И тут выяснилось, что бывают проблемы другого порядка; к ним мы оказались не готовы. Моим одноклассникам объяснили, что есть классовая борьба, в которой пролетариат при помощи Красной армии победил буржуазию. И что это очень хорошо, будущее будет еще более блестящим. Ну, для мальчишек в моем возрасте – мне тогда было лет девять – классовая борьба выражалась кулаками. И для классовой борьбы был нужен буржуй, каковым я и оказался.
Там, конечно, было еще несколько учеников из моей бывшей школы, но они как-то растворились; они не вели себя как миснагдим. А я вел себя как миснагед. То есть с ходу отвечал на все обиды кулаком. И начался такой период, в котором я дрался все время. И отстаивал свои взгляды.

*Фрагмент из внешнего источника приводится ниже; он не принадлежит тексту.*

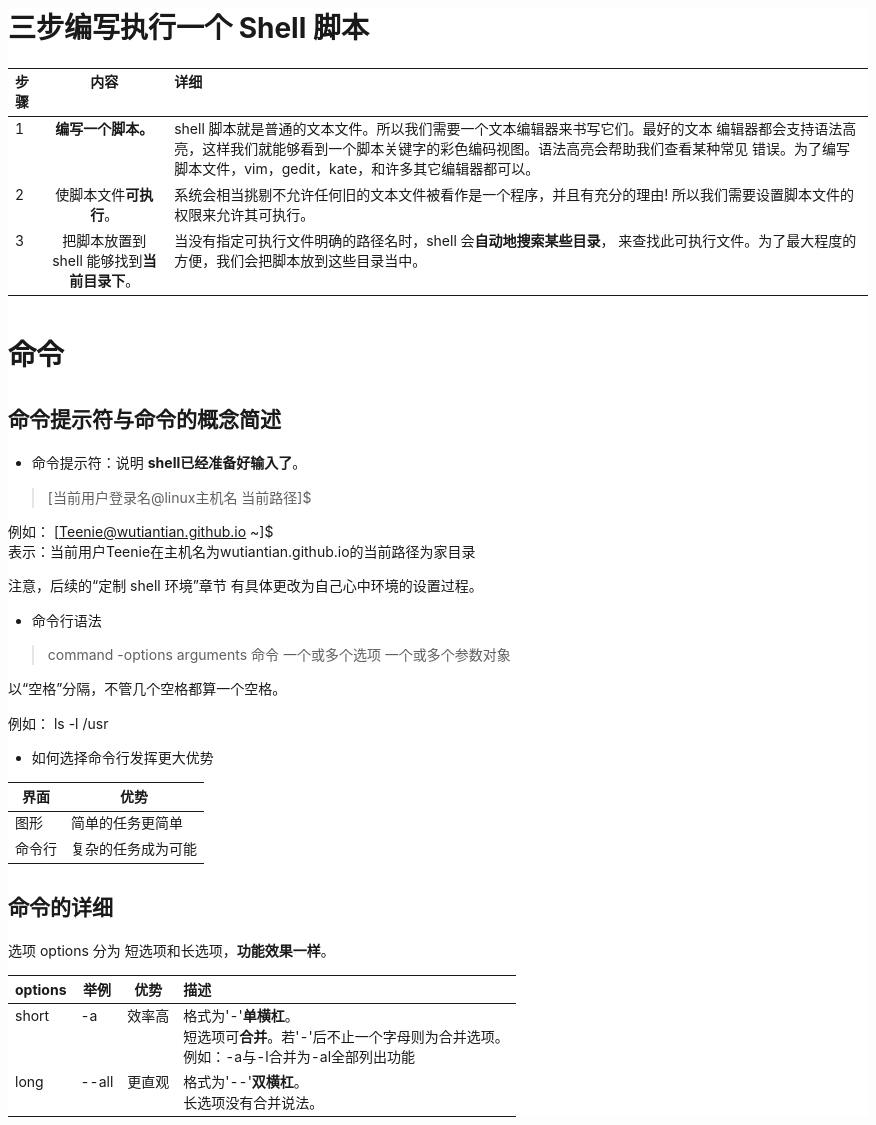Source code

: 
# 三步编写执行一个 Shell 脚本

|步骤|内容|详细|
|:---|:---:|:---|
|1|**编写一个脚本。**|shell 脚本就是普通的文本文件。所以我们需要一个文本编辑器来书写它们。最好的文本 编辑器都会支持语法高亮，这样我们就能够看到一个脚本关键字的彩色编码视图。语法高亮会帮助我们查看某种常见 错误。为了编写脚本文件，vim，gedit，kate，和许多其它编辑器都可以。|
|2|使脚本文件**可执行**。|系统会相当挑剔不允许任何旧的文本文件被看作是一个程序，并且有充分的理由! 所以我们需要设置脚本文件的权限来允许其可执行。|
|3|把脚本放置到 shell 能够找到**当前目录下**。|当没有指定可执行文件明确的路径名时，shell 会**自动地搜索某些目录**， 来查找此可执行文件。为了最大程度的方便，我们会把脚本放到这些目录当中。|

# 命令

## 命令提示符与命令的概念简述

- 命令提示符：说明 **shell已经准备好输入了**。


>[当前用户登录名@linux主机名 当前路径]$

例如： [Teenie@wutiantian.github.io ~]$  
表示：当前用户Teenie在主机名为wutiantian.github.io的当前路径为家目录

注意，后续的“定制 shell 环境”章节 有具体更改为自己心中环境的设置过程。

- 命令行语法

>command -options arguments
>命令 一个或多个选项 一个或多个参数对象

以“空格”分隔，不管几个空格都算一个空格。

例如：  ls -l  /usr

- 如何选择命令行发挥更大优势

|界面|优势|
|---|---|
|图形|简单的任务更简单|
|命令行|复杂的任务成为可能|

## 命令的详细

选项 options 分为 短选项和长选项，**功能效果一样**。

|options|举例|优势|描述|
|---|---|---|:---|
|short|-a|效率高|格式为'-'**单横杠**。<br>短选项可**合并**。若'-'后不止一个字母则为合并选项。<br>例如：-a与-l合并为-al全部列出功能|
|long|--all|更直观|格式为'--'**双横杠**。<br>长选项没有合并说法。|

Отца однажды вызвали в школу и пожаловались, что на выкрик “Буржуй!” я ответил польским присловьем: “Где вода бежала, она побежит опять”. В смысле, прошлое вернется. И директор школы сказал отцу: “Из-за него нам закроют школу, а вас посодят за такое. Ведь он кричит, что кончится советская власть!” На что отец дал мне первую серьезную лекцию о политических отношениях. Я перестал выкрикивать опасные лозунги, но продолжал драться, конечно.
При том при всем я оказался лучшим учеником в классе, хотя в прежней школе, Торбут, был худшим учеником в школе. Оглядываясь назад, я думаю, что дело отчасти заключалось в том, что отец был почетным президентом Торбута, и я знал, что меня не могут тронуть. Я совершенно спокойно продолжал приходить в класс с пятью двойками. Мама нанимала репетиторов, делала все, что возможно. Ни в зуб ногой, ничего не помогало. А тут я стал ведущим учеником. С ходу. На языке, который я как следует не знал. До сих пор помню, как я отвечал на какой-то вопрос по-польски. Учитель говорил: “Хороший ответ, но повторите на идиш”. Я, напрягаясь, пробовал находить слова на идиш.
Так продолжалось до июня 1941 года. Однажды утром я открыл глаза – меня будила мама. И сказала: “Вставай, одевайся быстро”. За ея спиной стоял солдат с винтовкой и большим штыком. И этот штык я распознал с ходу как не наш. Потому что у поляков были штыки как ножи, а у тогдашней советской армии – скорее как трехгранный клинок. Мама сказала: “Одевайся быстро, нас высылают”. Я переспросил: “Высылают?” – не совсем понимая, в чем дело. Она подтвердила: “Да. Одевайся быстро, и тебе придется мне помогать”.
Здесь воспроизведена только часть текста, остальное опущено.